Photovoltaik-Anlage (PV-Anlage)

Eine Photovoltaik-Anlage nutzt das Licht der Sonne zur Produktion von elektrischem Strom. Eine solche Anlage besteht aus mehreren Photovoltaik-Modulen, die auf dem Dach montiert werden. Das Dach sollte nach Möglichkeit nach Süden ausgerichtet und nicht durch Bäume oder andere Gebäude verschattet sein, um eine optimale Stromausbeute zu erhalten. Die Module wandeln das Sonnenlicht in Gleichstrom um. Dieser wird mit Hilfe eines Wechselrichters in Wechselstrom umgewandelt und in den meisten Fällen in das öffentliche Stromnetz eingespeist (siehe auch Netzkopplung). Dieser Strom wird nach dem Erneuerbaren-Energien-Gesetz (EEG) vergütet.

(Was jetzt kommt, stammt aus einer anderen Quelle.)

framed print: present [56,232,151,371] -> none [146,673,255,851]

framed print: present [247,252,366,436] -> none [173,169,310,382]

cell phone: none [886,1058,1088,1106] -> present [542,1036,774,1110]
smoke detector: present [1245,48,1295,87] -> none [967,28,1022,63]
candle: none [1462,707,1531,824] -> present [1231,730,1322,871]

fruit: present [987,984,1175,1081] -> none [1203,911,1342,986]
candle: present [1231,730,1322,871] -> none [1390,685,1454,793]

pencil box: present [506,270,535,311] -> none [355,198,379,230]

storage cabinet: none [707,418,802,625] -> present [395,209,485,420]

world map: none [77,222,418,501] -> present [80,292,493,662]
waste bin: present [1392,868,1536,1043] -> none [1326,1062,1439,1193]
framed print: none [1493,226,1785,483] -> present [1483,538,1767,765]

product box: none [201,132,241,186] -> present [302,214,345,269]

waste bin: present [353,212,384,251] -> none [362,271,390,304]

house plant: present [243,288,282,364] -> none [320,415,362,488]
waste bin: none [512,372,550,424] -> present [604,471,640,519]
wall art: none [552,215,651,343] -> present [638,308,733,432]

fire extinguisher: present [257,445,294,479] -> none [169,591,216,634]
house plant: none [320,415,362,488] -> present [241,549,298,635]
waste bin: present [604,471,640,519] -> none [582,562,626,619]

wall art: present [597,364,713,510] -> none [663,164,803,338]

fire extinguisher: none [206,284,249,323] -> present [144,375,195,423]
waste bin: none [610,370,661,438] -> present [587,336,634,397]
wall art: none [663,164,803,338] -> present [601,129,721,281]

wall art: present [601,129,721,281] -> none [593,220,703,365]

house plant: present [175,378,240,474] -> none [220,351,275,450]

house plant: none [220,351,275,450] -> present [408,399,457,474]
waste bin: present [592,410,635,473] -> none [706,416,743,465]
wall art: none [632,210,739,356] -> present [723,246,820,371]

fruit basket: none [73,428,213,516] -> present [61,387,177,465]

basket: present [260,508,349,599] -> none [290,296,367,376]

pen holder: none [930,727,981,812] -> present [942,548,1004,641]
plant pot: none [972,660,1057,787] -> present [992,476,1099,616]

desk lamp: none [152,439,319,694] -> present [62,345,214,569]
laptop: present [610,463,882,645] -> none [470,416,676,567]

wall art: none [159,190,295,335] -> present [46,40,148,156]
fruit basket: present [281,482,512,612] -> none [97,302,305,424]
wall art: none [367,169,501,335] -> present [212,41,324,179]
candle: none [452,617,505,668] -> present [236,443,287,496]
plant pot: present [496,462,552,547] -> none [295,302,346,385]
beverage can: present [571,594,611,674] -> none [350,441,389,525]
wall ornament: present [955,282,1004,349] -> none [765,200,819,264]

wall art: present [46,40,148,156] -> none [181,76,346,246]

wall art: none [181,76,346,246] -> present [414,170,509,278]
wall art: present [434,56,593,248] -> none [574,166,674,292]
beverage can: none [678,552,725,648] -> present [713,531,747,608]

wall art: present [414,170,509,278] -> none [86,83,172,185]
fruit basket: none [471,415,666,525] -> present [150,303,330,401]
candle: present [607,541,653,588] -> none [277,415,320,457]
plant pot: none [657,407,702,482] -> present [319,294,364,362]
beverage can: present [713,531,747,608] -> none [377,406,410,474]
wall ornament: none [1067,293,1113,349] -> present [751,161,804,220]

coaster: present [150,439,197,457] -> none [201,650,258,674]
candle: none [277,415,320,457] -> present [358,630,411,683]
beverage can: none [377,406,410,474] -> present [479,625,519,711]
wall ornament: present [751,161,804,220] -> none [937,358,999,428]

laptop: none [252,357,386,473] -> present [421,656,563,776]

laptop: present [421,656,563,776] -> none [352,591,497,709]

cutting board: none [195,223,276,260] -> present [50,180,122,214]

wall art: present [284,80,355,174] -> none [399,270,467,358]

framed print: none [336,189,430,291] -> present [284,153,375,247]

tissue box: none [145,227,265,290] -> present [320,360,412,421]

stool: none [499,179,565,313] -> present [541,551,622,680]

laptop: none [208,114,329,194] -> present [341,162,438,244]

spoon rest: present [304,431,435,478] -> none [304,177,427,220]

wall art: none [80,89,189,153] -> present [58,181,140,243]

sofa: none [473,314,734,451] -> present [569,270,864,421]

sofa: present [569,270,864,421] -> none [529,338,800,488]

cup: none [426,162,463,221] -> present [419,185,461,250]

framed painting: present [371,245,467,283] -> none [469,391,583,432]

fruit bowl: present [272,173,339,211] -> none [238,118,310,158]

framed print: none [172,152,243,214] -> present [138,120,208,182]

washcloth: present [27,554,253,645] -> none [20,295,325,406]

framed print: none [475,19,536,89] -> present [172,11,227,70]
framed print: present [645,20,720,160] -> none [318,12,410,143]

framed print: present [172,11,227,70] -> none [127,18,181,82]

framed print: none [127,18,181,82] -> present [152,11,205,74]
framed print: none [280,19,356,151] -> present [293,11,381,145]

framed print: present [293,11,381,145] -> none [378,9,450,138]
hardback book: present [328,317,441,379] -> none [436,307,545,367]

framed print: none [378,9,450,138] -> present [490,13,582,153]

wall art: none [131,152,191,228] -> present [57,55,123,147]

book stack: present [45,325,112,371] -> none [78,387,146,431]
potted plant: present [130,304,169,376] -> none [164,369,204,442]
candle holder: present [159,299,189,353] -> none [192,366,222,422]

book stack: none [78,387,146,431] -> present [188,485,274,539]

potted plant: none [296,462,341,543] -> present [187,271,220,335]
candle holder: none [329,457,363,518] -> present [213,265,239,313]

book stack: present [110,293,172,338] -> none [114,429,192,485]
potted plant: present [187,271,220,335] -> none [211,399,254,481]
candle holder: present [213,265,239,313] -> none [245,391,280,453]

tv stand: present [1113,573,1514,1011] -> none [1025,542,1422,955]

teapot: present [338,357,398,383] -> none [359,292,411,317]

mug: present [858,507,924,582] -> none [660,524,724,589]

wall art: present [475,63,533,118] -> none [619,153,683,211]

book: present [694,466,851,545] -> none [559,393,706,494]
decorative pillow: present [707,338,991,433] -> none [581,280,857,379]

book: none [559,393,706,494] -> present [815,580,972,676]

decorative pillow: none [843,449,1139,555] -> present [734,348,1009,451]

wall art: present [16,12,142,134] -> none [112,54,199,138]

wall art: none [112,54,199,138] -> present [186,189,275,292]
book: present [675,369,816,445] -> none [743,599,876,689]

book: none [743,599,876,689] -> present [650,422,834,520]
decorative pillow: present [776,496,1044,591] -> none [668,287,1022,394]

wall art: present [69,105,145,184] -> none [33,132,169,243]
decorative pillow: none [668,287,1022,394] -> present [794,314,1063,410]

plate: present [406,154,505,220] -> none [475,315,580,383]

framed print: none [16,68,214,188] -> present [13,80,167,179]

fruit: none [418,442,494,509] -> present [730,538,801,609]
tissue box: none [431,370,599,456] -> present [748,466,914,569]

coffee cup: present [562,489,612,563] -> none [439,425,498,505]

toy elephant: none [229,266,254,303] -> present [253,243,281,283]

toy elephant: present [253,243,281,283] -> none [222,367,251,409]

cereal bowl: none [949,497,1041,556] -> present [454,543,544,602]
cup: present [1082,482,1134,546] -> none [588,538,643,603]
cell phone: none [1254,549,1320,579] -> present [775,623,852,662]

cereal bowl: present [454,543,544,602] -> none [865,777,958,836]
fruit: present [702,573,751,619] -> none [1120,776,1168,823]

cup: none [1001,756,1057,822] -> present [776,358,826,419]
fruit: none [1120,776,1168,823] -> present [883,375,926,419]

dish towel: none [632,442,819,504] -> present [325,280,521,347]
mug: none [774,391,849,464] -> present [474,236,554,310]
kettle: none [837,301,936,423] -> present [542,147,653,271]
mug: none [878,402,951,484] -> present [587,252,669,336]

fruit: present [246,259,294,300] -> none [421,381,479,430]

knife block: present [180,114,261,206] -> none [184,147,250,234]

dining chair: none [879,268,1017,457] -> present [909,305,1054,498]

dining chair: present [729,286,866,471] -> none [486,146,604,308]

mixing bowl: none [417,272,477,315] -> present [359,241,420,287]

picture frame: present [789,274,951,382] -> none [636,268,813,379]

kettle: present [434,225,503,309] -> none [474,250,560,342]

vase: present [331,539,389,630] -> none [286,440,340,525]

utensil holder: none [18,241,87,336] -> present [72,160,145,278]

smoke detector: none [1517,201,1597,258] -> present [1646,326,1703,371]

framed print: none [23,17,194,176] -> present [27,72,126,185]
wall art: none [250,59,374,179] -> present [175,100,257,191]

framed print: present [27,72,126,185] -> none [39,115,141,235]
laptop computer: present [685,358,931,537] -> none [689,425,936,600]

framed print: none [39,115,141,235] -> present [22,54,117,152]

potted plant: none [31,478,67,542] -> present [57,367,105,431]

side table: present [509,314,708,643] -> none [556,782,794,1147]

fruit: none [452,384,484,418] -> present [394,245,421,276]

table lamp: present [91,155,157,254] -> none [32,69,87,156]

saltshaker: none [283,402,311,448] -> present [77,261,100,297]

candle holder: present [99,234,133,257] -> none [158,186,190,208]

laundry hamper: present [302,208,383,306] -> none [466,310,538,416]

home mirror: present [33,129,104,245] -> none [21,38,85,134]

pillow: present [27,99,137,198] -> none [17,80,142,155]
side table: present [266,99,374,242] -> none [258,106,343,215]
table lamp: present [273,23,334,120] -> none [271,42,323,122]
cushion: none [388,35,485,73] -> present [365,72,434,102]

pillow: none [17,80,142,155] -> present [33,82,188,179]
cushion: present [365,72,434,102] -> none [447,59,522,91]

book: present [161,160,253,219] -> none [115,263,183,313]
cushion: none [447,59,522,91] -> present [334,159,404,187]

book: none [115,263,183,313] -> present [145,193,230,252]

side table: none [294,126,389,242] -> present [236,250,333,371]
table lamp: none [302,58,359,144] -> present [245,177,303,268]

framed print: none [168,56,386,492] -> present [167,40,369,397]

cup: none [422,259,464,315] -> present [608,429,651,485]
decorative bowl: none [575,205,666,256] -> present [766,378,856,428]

In Deutschland kann man mit einer Anlagengröße von 3,5 kWp ca. 2800 kWh elektrischen Strom erzeugen. Dies entspricht in etwa dem Verbrauch einer vierköpfigen Familie. Die Kosten betragen zwischen 20.000 und 30.000 Euro.

Photovoltaik-Modul (PV-Modul)

Ein PV- oder Solar-Modul besteht aus mehreren in Reihe geschalteten Solarzellen, die in Glas oder Kunststoff vor Umwelteinflüssen geschützt werden. PV-Module können entweder mit einem Rahmen auf ein Dach montiert oder in das Dach eingebaut werden (spart Dachziegel). Auf Flachdächern werden PV-Module mit einem Trägergestell aufgestellt. Auch senkrechte Fassaden können mit PV-Modulen ausgestattet werden.

Primäre Energieträger

Primäre Energieträger sind Energierohstoffe, die noch nicht technisch umgewandelt worden sind. Es sind damit sowohl fossile (Stein- und Braunkohle, Erdöl und Erdgas sowie Uran) als auch erneuerbare Energieträger (Wasserkraft, Sonnenenergie, Windkraft, Erdwärme, Biomasse) gemeint.

Primärenergie

Als Primärenergie bezeichnet man die Energie, die aus den natürlichen vorkommenden Energieformen oder Energieträgern zur Verfügung steht (z. B. Rohöl, Steinkohle, Biomasse). Im Gegensatz dazu spricht man bei Benzin, elektrischer Energie oder Fernwärme von Sekundärenergieträgern, die durch Umwandlungsprozesse aus der Primärenergie entstanden sind.

Pumpspeicherkraftwerk

Ein Pumpspeicherkraftwerk ist ein Wasserkraftwerk, das Wasser in ein Staubecken pumpt, um bei Bedarf Spitzenstrom zu erzeugen. In Zeiten, in denen genug Strom zur Verfügung steht, wird Wasser aus einem tiefer liegenden in ein höher liegendes Becken gepumpt (teilweise schon mit Solar- und/oder Windstrom). Steigt der Strombedarf, wird das Wasser aus dem Oberbecken abgelassen und treibt im unteren Becken eine Turbine an, die mit Hilfe eines Generators dann den so genannten „Spitzenstrom“ erzeugt.